3. Osteotomy consists of small incisions in the bone that allow your surgeon to correctly align the MTP. Once it is realigned, the surgeon can affix it with plates, pins or screws. This process balances the joint and straightens the bones.
4. Arthrodesis is a procedure which involves removal of arthritic surfaces of the joint, after which plates, wires or screws are used to secure the joint until the bones have healed. This procedure realigns the entire foot and is often used when bunions are very severe or when other surgical procedures have failed.
5. Resection Arthroplasty is often recommended for elderly patients, those who have arthritis and/or those who have had unsuccessful bunion surgery. This procedure consists of removal of the damaged part of the MTP. The result is the creation of space between bones and a flexible scar joint. This procedure limits big-toe push-off power and can affect gait and ambulation.
All of these are typically considered out-patient procedures. On the day of your surgery, you can typically expect to spend several hours in the hospital or clinic. Be sure to arrange transportation for after, as you will not be fit to drive.
Getting Ready for Bunion Surgery
As with any surgery, you will surely need to see your general practitioner for a complete physical exam before going under the knife. This is a necessary step that can help identify potential problems and prevent complications.
When you go in for your physical, expect to:
1. Provide a list of all medications and supplements you may be taking.
2. Have your foot x-rayed in a standing, weight-bearing position.
3. Undergo procedures such as cardiogram and chest x-rays.
4. Give a complete medical history and family history.
5. Provide blood and urine samples.
Once you are cleared for surgery, your doctor and/or your surgeon will give you instructions regarding eating, drinking and taking medications or supplements prior to your procedure. Listen to and heed these instructions carefully.
Being Proactive Helps You Avoid Complications
Your doctor will also discuss possible complications with you. Understand that these are rare and that they can usually be treated and corrected. Some complications of the surgical procedure include infection and/or nerve injury. Complications that can arise following the procedure include:
1. Swelling and cramps in the lower leg.
2. Inflammation of the incision site.
3. Slow or no healing of the bone.
4. Failure of the wound dressing.
5. Pain in the back of the knee.
6. Continued or increased pain.
7. Persistent chills and fever.
8. Shortness of breath.
9. Bunion re-growth.
10. MTP stiffness.
If you experience these or any other problems, you should consult your doctor right away. Quick action can help prevent serious complications.
Follow Your Doctor’s Orders For Successful Recovery
Your recovery at home will involve responsible use of pain medications and mindful participation in exercise and physical therapy (PT). Be sure to follow your doctor’s advice carefully when taking pain killers (most likely opiods) to avoid drug dependence. If your doctor prescribes antibiotics to ward off infection, be sure to take the entire course of medication as directed. Do your home exercises regularly and attend your PT sessions without fail.
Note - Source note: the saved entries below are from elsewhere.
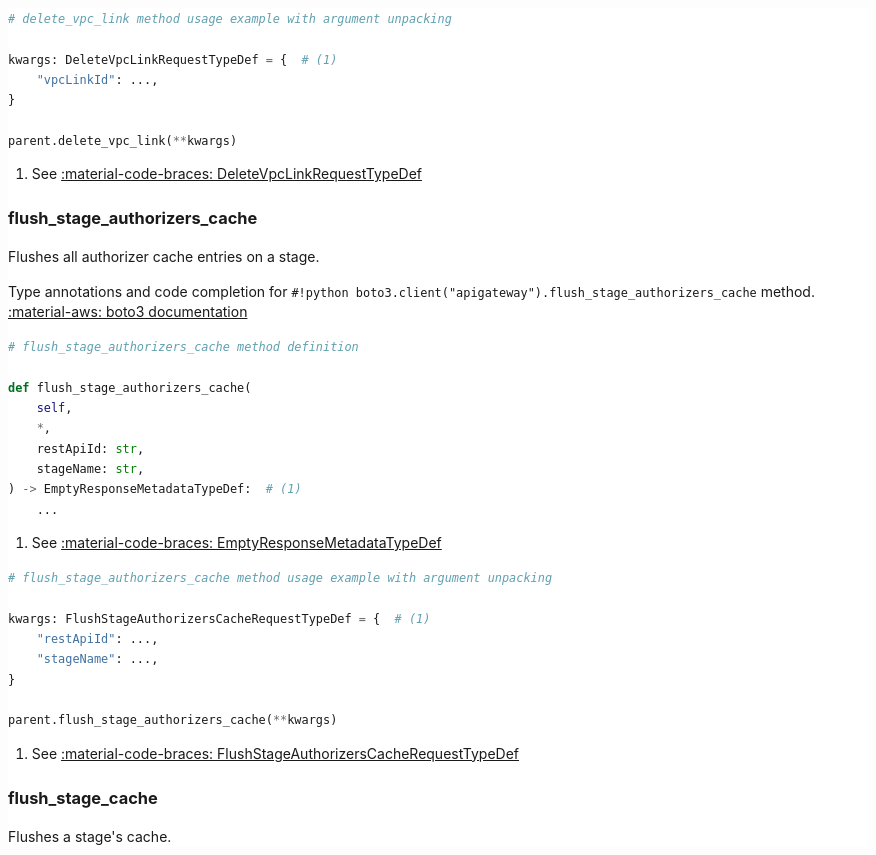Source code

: 
```python
# delete_vpc_link method usage example with argument unpacking

kwargs: DeleteVpcLinkRequestTypeDef = {  # (1)
    "vpcLinkId": ...,
}

parent.delete_vpc_link(**kwargs)
```

1. See [:material-code-braces: DeleteVpcLinkRequestTypeDef](./type_defs.md#deletevpclinkrequesttypedef)

### flush\_stage\_authorizers\_cache

Flushes all authorizer cache entries on a stage.

Type annotations and code completion for `#!python boto3.client("apigateway").flush_stage_authorizers_cache` method.
[:material-aws: boto3 documentation](https://boto3.amazonaws.com/v1/documentation/api/latest/reference/services/apigateway/client/flush_stage_authorizers_cache.html)

```python
# flush_stage_authorizers_cache method definition

def flush_stage_authorizers_cache(
    self,
    *,
    restApiId: str,
    stageName: str,
) -> EmptyResponseMetadataTypeDef:  # (1)
    ...
```

1. See [:material-code-braces: EmptyResponseMetadataTypeDef](./type_defs.md#emptyresponsemetadatatypedef)


```python
# flush_stage_authorizers_cache method usage example with argument unpacking

kwargs: FlushStageAuthorizersCacheRequestTypeDef = {  # (1)
    "restApiId": ...,
    "stageName": ...,
}

parent.flush_stage_authorizers_cache(**kwargs)
```

1. See [:material-code-braces: FlushStageAuthorizersCacheRequestTypeDef](./type_defs.md#flushstageauthorizerscacherequesttypedef)

### flush\_stage\_cache

Flushes a stage's cache.
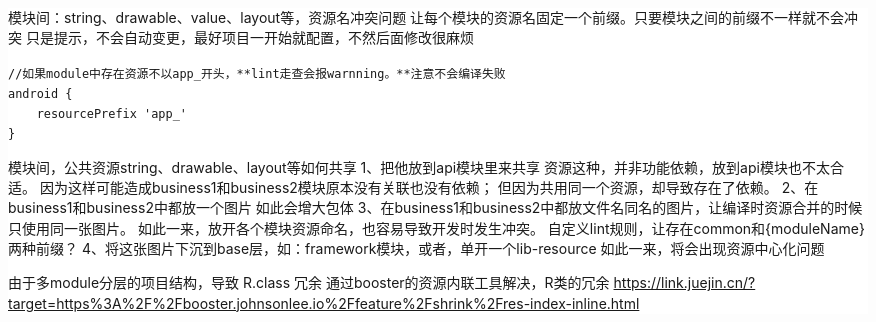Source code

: 


模块间：string、drawable、value、layout等，资源名冲突问题
让每个模块的资源名固定一个前缀。只要模块之间的前缀不一样就不会冲突
只是提示，不会自动变更，最好项目一开始就配置，不然后面修改很麻烦
```
//如果module中存在资源不以app_开头，**lint走查会报warnning。**注意不会编译失败
android {
    resourcePrefix 'app_'
}
```

模块间，公共资源string、drawable、layout等如何共享
1、把他放到api模块里来共享
资源这种，并非功能依赖，放到api模块也不太合适。
因为这样可能造成business1和business2模块原本没有关联也没有依赖；
但因为共用同一个资源，却导致存在了依赖。
2、在business1和business2中都放一个图片
如此会增大包体
3、在business1和business2中都放文件名同名的图片，让编译时资源合并的时候只使用同一张图片。
如此一来，放开各个模块资源命名，也容易导致开发时发生冲突。
自定义lint规则，让存在common和{moduleName}两种前缀？
4、将这张图片下沉到base层，如：framework模块，或者，单开一个lib-resource
如此一来，将会出现资源中心化问题


由于多module分层的项目结构，导致 R.class 冗余
通过booster的资源内联工具解决，R类的冗余
https://link.juejin.cn/?target=https%3A%2F%2Fbooster.johnsonlee.io%2Ffeature%2Fshrink%2Fres-index-inline.html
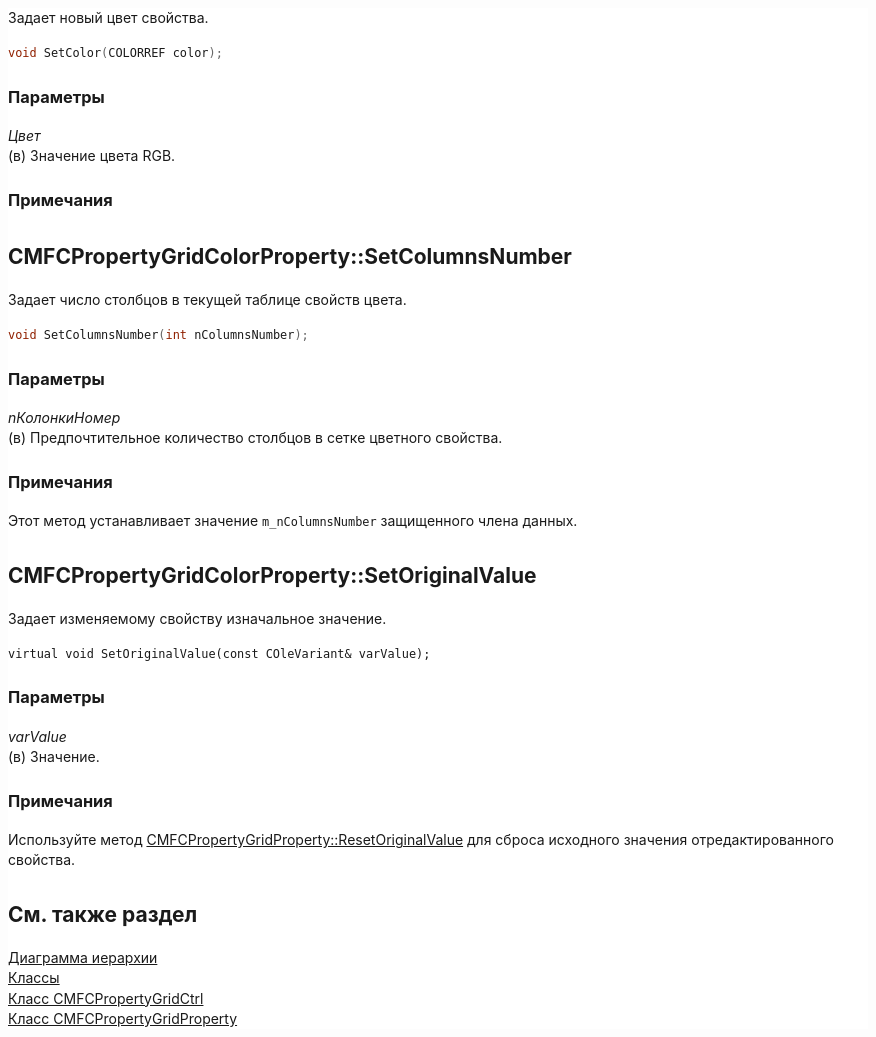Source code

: Задает новый цвет свойства.

```cpp
void SetColor(COLORREF color);
```

### <a name="parameters"></a>Параметры

*Цвет*<br/>
(в) Значение цвета RGB.

### <a name="remarks"></a>Примечания

## <a name="cmfcpropertygridcolorpropertysetcolumnsnumber"></a><a name="setcolumnsnumber"></a>CMFCPropertyGridColorProperty::SetColumnsNumber

Задает число столбцов в текущей таблице свойств цвета.

```cpp
void SetColumnsNumber(int nColumnsNumber);
```

### <a name="parameters"></a>Параметры

*nКолонкиНомер*<br/>
(в) Предпочтительное количество столбцов в сетке цветного свойства.

### <a name="remarks"></a>Примечания

Этот метод устанавливает значение `m_nColumnsNumber` защищенного члена данных.

## <a name="cmfcpropertygridcolorpropertysetoriginalvalue"></a><a name="setoriginalvalue"></a>CMFCPropertyGridColorProperty::SetOriginalValue

Задает изменяемому свойству изначальное значение.

```
virtual void SetOriginalValue(const COleVariant& varValue);
```

### <a name="parameters"></a>Параметры

*varValue*<br/>
(в) Значение.

### <a name="remarks"></a>Примечания

Используйте метод [CMFCPropertyGridProperty::ResetOriginalValue](../../mfc/reference/cmfcpropertygridproperty-class.md#resetoriginalvalue) для сброса исходного значения отредактированного свойства.

## <a name="see-also"></a>См. также раздел

[Диаграмма иерархии](../../mfc/hierarchy-chart.md)<br/>
[Классы](../../mfc/reference/mfc-classes.md)<br/>
[Класс CMFCPropertyGridCtrl](../../mfc/reference/cmfcpropertygridctrl-class.md)<br/>
[Класс CMFCPropertyGridProperty](../../mfc/reference/cmfcpropertygridproperty-class.md)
Take Care Of Your Healthy New Feet!
Good preparation, effective surgical technique and careful attention to detail during recovery can add up to complete success in bunion surgery. Once your rehabilitation is complete, be sure to protect your feet by wearing properly fitted, supportive shoes. Soft leather oxfords with little or no heel, athletic shoes and other comfortable footwear with a roomy toe box are advised. Stay away from constricting dress shoes and high heels as wearing these types of shoes can cause a recurrence of bunion problems.